Hi everyone,
I have to drive a relay(which needs 5V and 30 mA) using a PNP transistor. I am giving 12 V to the transistor. I want 5v with 30 mA as output at the collector. How do I achieve this??? Please help me.
You can use a resistor is series with the load,
to calculate the value use
(12v-5v)/30ma=233 ohm
This is a resistor calculated to have a voltage drop of 7v @30mA,
if the current is lower then the output voltage will be higher,
if the current is higher then the voltage will be lower.
NOTE that this is suitable for leds, relays etc but not for digital chips that need 5v (mcu or ADC etc),
so if you want to feed any kind of chip use a 5v regulator.
Hi Alex,
Thanks for ur quick reply.
I have desinged a circuit to change the polarity of the relay depending on LDR(light dependent resistor) output. I have attached the circuit image. Please let me know if it works.
You are not using the LDR the way you should,
also in a transistor when the load is connected to the emitter then the output voltage
is always about 0.7v higher for PNP or 0.7v lower for NPN from the voltage of the base.
Take a look at Transistor Circuits
is has some good info and also a proper LDR circuit near the end of the page
I have just shown the LDR as block diagram.It gives either 5V or 0V. So no issue with that. I had designed the same circuit using NPN transistor(Sorry for poor image).I have attached the circuit. When I tried to use PNP transistor I got confused. In my application, when I use PNP transistor, the load cannot be in series with the current limiting resistor on the collector side. Because two ends of the relay is connected to two different transistors.

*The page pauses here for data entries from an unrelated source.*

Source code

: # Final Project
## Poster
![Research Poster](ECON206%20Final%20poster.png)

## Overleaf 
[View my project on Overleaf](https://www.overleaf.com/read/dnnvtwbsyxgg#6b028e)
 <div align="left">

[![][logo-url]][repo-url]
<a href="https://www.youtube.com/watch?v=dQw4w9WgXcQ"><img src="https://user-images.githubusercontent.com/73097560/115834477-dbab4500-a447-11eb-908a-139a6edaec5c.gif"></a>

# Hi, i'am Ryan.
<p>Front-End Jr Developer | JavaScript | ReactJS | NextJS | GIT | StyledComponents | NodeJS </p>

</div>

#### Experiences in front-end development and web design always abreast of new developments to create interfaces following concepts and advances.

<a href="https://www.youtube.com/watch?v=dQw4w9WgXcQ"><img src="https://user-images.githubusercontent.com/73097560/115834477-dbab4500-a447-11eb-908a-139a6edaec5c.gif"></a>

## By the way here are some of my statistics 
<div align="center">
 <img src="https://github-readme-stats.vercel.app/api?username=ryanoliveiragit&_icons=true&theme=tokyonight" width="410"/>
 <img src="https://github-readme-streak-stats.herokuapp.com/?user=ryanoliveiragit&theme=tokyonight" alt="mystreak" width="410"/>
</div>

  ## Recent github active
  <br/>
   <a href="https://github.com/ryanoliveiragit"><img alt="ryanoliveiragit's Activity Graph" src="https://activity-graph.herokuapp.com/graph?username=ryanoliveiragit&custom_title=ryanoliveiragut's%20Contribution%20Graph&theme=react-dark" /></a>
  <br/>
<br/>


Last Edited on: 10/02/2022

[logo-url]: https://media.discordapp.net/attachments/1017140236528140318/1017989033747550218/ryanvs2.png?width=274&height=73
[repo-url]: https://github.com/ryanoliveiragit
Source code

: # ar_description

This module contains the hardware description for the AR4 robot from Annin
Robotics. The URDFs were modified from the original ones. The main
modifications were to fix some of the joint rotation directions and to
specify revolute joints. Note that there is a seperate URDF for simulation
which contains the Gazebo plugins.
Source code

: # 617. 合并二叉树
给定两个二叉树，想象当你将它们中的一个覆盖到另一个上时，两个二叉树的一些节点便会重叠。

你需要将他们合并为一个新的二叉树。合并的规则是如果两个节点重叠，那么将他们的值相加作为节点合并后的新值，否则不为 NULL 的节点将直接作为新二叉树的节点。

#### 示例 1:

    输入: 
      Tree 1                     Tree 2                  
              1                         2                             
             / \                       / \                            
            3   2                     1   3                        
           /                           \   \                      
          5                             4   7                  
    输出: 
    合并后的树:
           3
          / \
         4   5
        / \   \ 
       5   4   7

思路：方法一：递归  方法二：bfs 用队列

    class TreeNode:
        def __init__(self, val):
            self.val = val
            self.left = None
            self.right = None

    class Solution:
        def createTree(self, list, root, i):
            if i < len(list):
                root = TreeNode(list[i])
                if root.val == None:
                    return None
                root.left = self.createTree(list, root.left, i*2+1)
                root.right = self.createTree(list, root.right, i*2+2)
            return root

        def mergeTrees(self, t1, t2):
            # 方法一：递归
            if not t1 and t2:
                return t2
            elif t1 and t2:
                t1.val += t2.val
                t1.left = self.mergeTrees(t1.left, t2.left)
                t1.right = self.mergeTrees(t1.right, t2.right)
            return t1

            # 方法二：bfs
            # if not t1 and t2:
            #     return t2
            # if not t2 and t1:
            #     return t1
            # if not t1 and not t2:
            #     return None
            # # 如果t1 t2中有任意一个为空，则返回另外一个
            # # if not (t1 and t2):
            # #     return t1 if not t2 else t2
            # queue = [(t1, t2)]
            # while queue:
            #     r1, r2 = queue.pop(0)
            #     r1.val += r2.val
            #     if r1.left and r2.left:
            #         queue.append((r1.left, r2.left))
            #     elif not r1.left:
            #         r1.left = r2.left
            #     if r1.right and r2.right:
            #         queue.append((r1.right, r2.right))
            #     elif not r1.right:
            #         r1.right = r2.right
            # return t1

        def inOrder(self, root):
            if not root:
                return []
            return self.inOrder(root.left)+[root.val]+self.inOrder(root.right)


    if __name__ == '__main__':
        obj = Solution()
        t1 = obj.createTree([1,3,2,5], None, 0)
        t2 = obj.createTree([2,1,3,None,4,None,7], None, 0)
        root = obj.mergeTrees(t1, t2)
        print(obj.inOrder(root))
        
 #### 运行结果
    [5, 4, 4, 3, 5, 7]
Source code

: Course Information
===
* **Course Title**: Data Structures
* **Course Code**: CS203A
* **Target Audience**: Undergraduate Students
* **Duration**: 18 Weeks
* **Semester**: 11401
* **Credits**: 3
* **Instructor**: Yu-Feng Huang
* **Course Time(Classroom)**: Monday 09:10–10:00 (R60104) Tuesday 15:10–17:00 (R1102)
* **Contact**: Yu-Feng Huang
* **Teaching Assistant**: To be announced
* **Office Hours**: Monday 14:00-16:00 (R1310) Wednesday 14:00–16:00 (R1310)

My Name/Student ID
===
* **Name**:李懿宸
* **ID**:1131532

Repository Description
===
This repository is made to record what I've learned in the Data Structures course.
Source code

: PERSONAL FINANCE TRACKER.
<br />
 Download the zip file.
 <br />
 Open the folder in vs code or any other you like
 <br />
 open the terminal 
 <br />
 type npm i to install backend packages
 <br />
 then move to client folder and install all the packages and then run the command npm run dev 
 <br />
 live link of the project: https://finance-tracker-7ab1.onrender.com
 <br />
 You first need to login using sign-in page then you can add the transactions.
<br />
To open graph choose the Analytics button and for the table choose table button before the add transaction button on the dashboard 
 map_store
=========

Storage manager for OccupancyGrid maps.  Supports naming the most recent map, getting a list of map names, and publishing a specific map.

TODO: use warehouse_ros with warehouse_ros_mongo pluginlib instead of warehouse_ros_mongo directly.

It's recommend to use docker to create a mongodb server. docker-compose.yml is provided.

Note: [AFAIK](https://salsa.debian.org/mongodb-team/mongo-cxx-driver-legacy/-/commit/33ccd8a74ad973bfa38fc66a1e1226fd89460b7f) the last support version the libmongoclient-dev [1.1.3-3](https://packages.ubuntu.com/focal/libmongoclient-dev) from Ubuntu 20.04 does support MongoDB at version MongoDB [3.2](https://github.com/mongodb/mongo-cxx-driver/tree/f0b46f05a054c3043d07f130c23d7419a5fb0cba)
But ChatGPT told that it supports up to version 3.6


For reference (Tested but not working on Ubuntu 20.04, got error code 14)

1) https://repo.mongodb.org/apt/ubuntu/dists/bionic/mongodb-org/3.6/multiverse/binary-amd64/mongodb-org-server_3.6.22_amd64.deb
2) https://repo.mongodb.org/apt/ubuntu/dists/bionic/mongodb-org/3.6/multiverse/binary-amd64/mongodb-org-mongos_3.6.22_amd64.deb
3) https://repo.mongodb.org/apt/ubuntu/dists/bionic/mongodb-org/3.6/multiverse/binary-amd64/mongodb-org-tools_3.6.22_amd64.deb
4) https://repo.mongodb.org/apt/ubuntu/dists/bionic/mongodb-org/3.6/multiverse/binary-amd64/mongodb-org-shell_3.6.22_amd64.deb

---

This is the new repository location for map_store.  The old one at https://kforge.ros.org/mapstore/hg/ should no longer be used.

How do I go about the design with PNP transistor?
I don't see the need for the second transistor, why do you use it?
Now, about the voltage, the output of your transistor is from the emitter,
the emitter in the PNP will be Vbase+0.7v so for 5v it will be about 5.7v.
The main problem is that you can't turn off the PNP transistor using 0/5v to the base because
in both cases you have a Vbe voltage above 0.7v (12v-0v=12v or 12v-5v=7).
If you still want to do it with a PNP then you also have to use a NPN that drives that PNP (with 12v) so it can turn off
I have used the second transistor because when one end of the relay is 5v the other end should be 0V and vice versa.So when one transistor acts as source, the other transistor acts as a sink and vice versa.
I still don't understand the purpose of using transistors in both ends of the coil,
why do you want to be able to reverse the voltage of the coil?
You can connect one end to positive supply or gnd and drive the other side of the coil with a transistor,
see my example in my previous post.
Actually the output is given to a module which has a relay and an open close gate arrangement. The gate will be closed when the relay is fed with one polarity and it opens when the polarity is reversed. I actually do not know the internal details of that module. I am supposed to design based on the requirement I just now said.
And I had a PNP transistor with me, so I tried to design with that.
Thanks for your question.
Ok you want an output that can be inverted but the 5v requirement is not clear,
using a resistor you will only have 5v @30ma, if the output is not a relay coil it could be damaged ,
maybe you should use an emitter follower that will have an output of 5v without any resistance.
The only proper way I can think of to be able to invert the polarity is an H bridge with the resistor in series with the coil. A simple H-Bridge design « PocketMagic
I don't think it is possible to invert the polarity with only 2 transistors.